**Directive:**
Every line of the material must be set down again without alteration.

**Supplied material:**
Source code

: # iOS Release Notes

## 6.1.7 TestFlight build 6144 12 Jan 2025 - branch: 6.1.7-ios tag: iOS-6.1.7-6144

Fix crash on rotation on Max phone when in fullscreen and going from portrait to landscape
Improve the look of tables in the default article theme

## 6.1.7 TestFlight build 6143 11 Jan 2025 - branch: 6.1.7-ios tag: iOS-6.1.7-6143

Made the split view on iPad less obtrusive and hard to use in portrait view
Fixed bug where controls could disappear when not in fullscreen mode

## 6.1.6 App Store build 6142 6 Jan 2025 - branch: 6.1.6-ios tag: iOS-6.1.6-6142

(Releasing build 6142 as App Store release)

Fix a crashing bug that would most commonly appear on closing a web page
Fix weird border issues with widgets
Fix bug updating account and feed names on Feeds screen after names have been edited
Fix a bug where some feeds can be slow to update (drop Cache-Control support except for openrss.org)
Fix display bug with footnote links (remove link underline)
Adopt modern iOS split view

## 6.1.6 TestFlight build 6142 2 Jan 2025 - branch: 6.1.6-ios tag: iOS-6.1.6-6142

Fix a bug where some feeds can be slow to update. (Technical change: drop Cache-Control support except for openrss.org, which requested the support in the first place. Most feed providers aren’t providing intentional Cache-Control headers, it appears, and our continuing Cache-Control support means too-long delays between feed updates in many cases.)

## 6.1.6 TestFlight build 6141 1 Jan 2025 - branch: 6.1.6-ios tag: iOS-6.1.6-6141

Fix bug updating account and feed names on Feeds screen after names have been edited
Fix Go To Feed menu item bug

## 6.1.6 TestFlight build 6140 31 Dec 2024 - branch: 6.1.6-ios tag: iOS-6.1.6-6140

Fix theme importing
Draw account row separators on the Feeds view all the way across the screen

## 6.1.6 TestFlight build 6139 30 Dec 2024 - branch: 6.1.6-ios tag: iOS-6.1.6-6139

**Task solution:**
Source code

: # iOS Release Notes

## 6.1.7 TestFlight build 6144 12 Jan 2025 - branch: 6.1.7-ios tag: iOS-6.1.7-6144

Fix crash on rotation on Max phone when in fullscreen and going from portrait to landscape
Improve the look of tables in the default article theme

## 6.1.7 TestFlight build 6143 11 Jan 2025 - branch: 6.1.7-ios tag: iOS-6.1.7-6143

Made the split view on iPad less obtrusive and hard to use in portrait view
Fixed bug where controls could disappear when not in fullscreen mode

## 6.1.6 App Store build 6142 6 Jan 2025 - branch: 6.1.6-ios tag: iOS-6.1.6-6142

(Releasing build 6142 as App Store release)

Fix a crashing bug that would most commonly appear on closing a web page
Fix weird border issues with widgets
Fix bug updating account and feed names on Feeds screen after names have been edited
Fix a bug where some feeds can be slow to update (drop Cache-Control support except for openrss.org)
Fix display bug with footnote links (remove link underline)
Adopt modern iOS split view

## 6.1.6 TestFlight build 6142 2 Jan 2025 - branch: 6.1.6-ios tag: iOS-6.1.6-6142

Fix a bug where some feeds can be slow to update. (Technical change: drop Cache-Control support except for openrss.org, which requested the support in the first place. Most feed providers aren’t providing intentional Cache-Control headers, it appears, and our continuing Cache-Control support means too-long delays between feed updates in many cases.)

## 6.1.6 TestFlight build 6141 1 Jan 2025 - branch: 6.1.6-ios tag: iOS-6.1.6-6141

Fix bug updating account and feed names on Feeds screen after names have been edited
Fix Go To Feed menu item bug

## 6.1.6 TestFlight build 6140 31 Dec 2024 - branch: 6.1.6-ios tag: iOS-6.1.6-6140

Fix theme importing
Draw account row separators on the Feeds view all the way across the screen

## 6.1.6 TestFlight build 6139 30 Dec 2024 - branch: 6.1.6-ios tag: iOS-6.1.6-6139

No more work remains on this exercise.